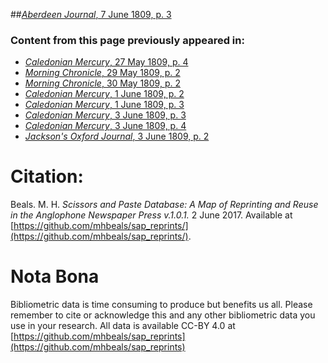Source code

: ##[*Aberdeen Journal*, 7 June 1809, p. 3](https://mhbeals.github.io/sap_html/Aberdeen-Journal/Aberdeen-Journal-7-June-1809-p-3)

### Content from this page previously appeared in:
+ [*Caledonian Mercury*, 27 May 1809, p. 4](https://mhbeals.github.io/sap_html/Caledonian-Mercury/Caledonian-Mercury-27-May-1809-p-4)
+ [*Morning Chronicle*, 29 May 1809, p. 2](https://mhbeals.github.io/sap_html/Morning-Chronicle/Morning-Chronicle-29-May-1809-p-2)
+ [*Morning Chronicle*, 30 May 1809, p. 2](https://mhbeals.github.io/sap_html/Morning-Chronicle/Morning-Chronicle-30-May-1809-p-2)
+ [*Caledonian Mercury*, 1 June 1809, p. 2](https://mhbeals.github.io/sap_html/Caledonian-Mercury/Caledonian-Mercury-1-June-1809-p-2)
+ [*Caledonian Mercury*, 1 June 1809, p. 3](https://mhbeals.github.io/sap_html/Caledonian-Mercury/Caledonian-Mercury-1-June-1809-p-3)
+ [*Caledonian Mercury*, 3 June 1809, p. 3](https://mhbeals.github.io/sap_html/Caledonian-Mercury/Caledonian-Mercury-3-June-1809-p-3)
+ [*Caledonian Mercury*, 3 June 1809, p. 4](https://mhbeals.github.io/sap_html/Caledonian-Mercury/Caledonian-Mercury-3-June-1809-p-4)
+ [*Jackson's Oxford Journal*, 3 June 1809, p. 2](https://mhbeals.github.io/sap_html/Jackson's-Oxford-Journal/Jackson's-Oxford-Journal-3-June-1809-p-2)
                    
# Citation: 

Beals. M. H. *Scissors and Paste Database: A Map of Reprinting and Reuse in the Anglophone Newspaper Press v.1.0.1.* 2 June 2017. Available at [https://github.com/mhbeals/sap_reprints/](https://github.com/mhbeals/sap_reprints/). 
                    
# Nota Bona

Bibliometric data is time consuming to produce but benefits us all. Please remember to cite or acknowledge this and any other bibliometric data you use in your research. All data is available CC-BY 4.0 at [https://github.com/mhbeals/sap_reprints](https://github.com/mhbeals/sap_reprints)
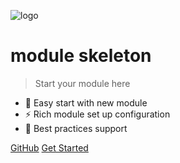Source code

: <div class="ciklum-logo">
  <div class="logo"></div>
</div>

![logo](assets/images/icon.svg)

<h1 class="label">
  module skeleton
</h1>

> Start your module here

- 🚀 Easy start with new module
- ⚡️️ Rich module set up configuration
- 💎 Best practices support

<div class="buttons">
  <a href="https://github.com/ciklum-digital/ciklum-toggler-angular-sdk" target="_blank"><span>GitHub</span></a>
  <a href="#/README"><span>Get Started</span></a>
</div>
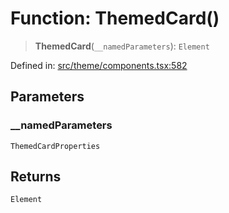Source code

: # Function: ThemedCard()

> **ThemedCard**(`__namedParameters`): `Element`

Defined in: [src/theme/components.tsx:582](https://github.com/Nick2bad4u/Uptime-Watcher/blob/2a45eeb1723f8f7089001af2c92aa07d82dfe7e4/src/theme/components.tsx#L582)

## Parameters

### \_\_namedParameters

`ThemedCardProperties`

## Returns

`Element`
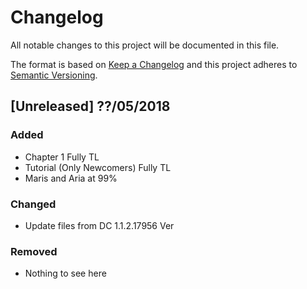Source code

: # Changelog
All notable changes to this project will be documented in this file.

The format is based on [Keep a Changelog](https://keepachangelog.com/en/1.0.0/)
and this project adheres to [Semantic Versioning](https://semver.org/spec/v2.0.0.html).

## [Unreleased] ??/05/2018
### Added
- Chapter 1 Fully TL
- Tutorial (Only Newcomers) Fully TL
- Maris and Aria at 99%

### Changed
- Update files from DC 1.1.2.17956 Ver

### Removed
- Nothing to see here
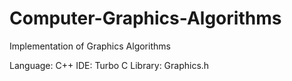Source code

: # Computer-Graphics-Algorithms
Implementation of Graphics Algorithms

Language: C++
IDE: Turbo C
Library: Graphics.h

===

Swap "module" for "package" everywhere it occurs in the source text of all the rows above, changing nothing else. Leave the pictures out of your answer.

> Task answer:
Source code

: ##[*Aberdeen Journal*, 7 June 1809, p. 3](https://mhbeals.github.io/sap_html/Aberdeen-Journal/Aberdeen-Journal-7-June-1809-p-3)

### Content from this page previously appeared in:
+ [*Caledonian Mercury*, 27 May 1809, p. 4](https://mhbeals.github.io/sap_html/Caledonian-Mercury/Caledonian-Mercury-27-May-1809-p-4)
+ [*Morning Chronicle*, 29 May 1809, p. 2](https://mhbeals.github.io/sap_html/Morning-Chronicle/Morning-Chronicle-29-May-1809-p-2)
+ [*Morning Chronicle*, 30 May 1809, p. 2](https://mhbeals.github.io/sap_html/Morning-Chronicle/Morning-Chronicle-30-May-1809-p-2)
+ [*Caledonian Mercury*, 1 June 1809, p. 2](https://mhbeals.github.io/sap_html/Caledonian-Mercury/Caledonian-Mercury-1-June-1809-p-2)
+ [*Caledonian Mercury*, 1 June 1809, p. 3](https://mhbeals.github.io/sap_html/Caledonian-Mercury/Caledonian-Mercury-1-June-1809-p-3)
+ [*Caledonian Mercury*, 3 June 1809, p. 3](https://mhbeals.github.io/sap_html/Caledonian-Mercury/Caledonian-Mercury-3-June-1809-p-3)
+ [*Caledonian Mercury*, 3 June 1809, p. 4](https://mhbeals.github.io/sap_html/Caledonian-Mercury/Caledonian-Mercury-3-June-1809-p-4)
+ [*Jackson's Oxford Journal*, 3 June 1809, p. 2](https://mhbeals.github.io/sap_html/Jackson's-Oxford-Journal/Jackson's-Oxford-Journal-3-June-1809-p-2)
                    
# Citation: 

Beals. M. H. *Scissors and Paste Database: A Map of Reprinting and Reuse in the Anglophone Newspaper Press v.1.0.1.* 2 June 2017. Available at [https://github.com/mhbeals/sap_reprints/](https://github.com/mhbeals/sap_reprints/). 
                    
# Nota Bona

Bibliometric data is time consuming to produce but benefits us all. Please remember to cite or acknowledge this and any other bibliometric data you use in your research. All data is available CC-BY 4.0 at [https://github.com/mhbeals/sap_reprints](https://github.com/mhbeals/sap_reprints)
Source code

: <div class="ciklum-logo">
  <div class="logo"></div>
</div>

![logo](assets/images/icon.svg)

<h1 class="label">
  package skeleton
</h1>

> Start your package here

- 🚀 Easy start with new package
- ⚡️️ Rich package set up configuration
- 💎 Best practices support

<div class="buttons">
  <a href="https://github.com/ciklum-digital/ciklum-toggler-angular-sdk" target="_blank"><span>GitHub</span></a>
  <a href="#/README"><span>Get Started</span></a>
</div>
Source code

: # Function: ThemedCard()

> **ThemedCard**(`__namedParameters`): `Element`

Defined in: [src/theme/components.tsx:582](https://github.com/Nick2bad4u/Uptime-Watcher/blob/2a45eeb1723f8f7089001af2c92aa07d82dfe7e4/src/theme/components.tsx#L582)

## Parameters

### \_\_namedParameters

`ThemedCardProperties`

## Returns

`Element`
Source code

: # Changelog
All notable changes to this project will be documented in this file.

The format is based on [Keep a Changelog](https://keepachangelog.com/en/1.0.0/)
and this project adheres to [Semantic Versioning](https://semver.org/spec/v2.0.0.html).

## [Unreleased] ??/05/2018
### Added
- Chapter 1 Fully TL
- Tutorial (Only Newcomers) Fully TL
- Maris and Aria at 99%

### Changed
- Update files from DC 1.1.2.17956 Ver

### Removed
- Nothing to see here
Source code

: # Computer-Graphics-Algorithms
Implementation of Graphics Algorithms

Language: C++
IDE: Turbo C
Library: Graphics.h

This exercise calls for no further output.